Vous avez également un intérêt particulier pour l’IA et l’apprentissage automatique. Qu’est-ce qui l’a suscité ?
J'ai commencé à traiter le sujet IA et l'apprentissage automatique pendant un laboratoire de recherche au cours de ma quatrième année d'études de premier cycle. Au Japon, tous les étudiants travaillent dans des laboratoires de recherche pour leurs thèses de fin d'études. La fin des années 1980 et le début des années 1990 ont été marqués par le deuxième boom des réseaux neuronaux et de l'apprentissage automatique, et j'ai assisté à des cours sur la théorie mathématique de l'apprentissage automatique, ce qui m'a permis d'acquérir de bonnes connaissances sur les théories des réseaux neuronaux. Dans le cadre du projet de laboratoire, j'ai écrit des codes et je les ai testés pour la génération automatique et la compréhension de la musique.
Jusqu'à présent, j'étudie la théorie mathématique de l'apprentissage automatique et j'essaie de l'appliquer à différents domaines, notamment le contrôle robotique, l'extraction de connaissances à partir de nouveaux phénomènes physiques et le développement d'une IA explicable.

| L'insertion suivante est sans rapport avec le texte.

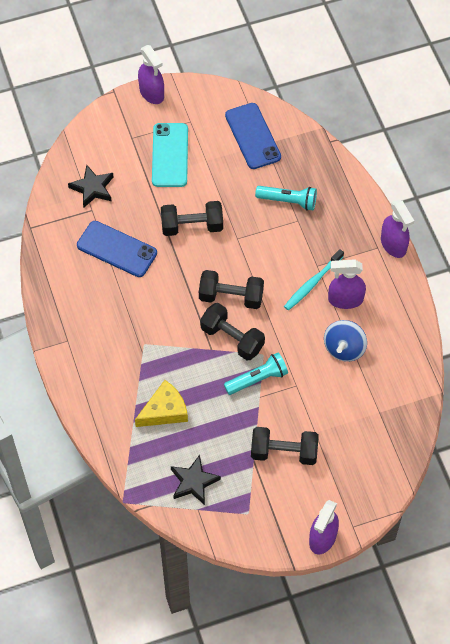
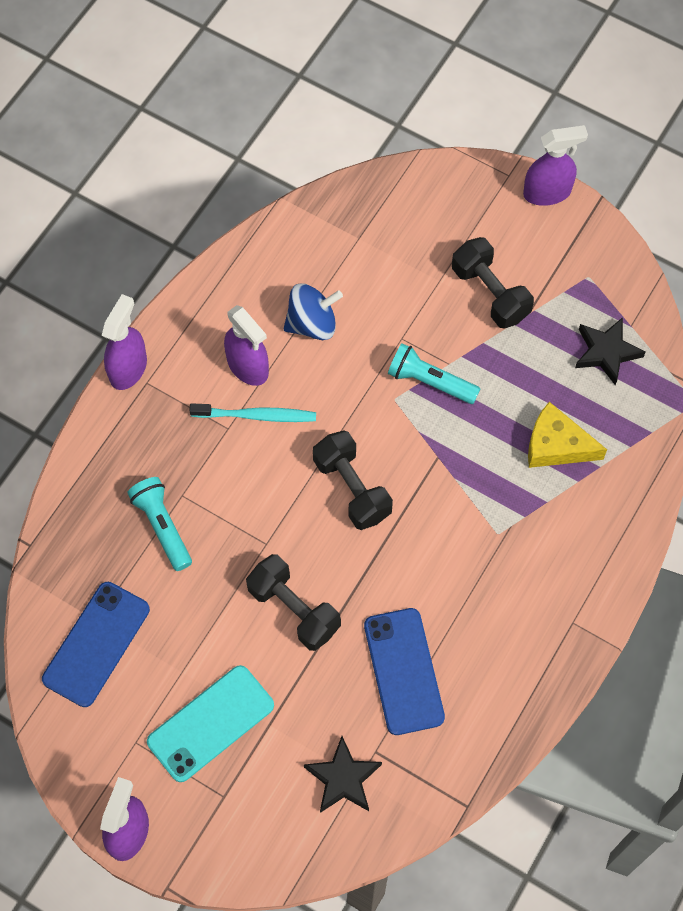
camera: 130 degrees left, 5 degrees up
(232, 338) = (404, 445): black dumbbell -> none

Quels conseils donneriez-vous aux étudiants intéressés par une carrière de chercheur dans votre domaine ou dans tout autre domaine ?
Je voudrais simplement conseiller aux jeunes étudiants de profiter des nouvelles découvertes qu'offre la recherche. Avoir une activité de recherche est intéressant et apporte des visions nouvelles, des discussions riches et des découvertes pour lesquelles une reconnaissance internationale est possible grâce aux publications scientifiques.
Son parcours
Né le 7 août 1967 à Hanyu-city, dans la préfecture de Saitama au Japon, il obtient son diplôme d'ingénieur à l'université de Waseda en 1992. Après avoir travaillé chez Mitsui Mining & Smelting Co. Ltd. jusqu’en 1995, il a repris ses études et obtenu son doctorat en 1999. Il a été chercheur et professeur associé à l'université de Kagawa jusqu'en 2009, puis a obtenu un poste de professeur titulaire en 2010. Depuis 2017, il est professeur à l'université de Waseda.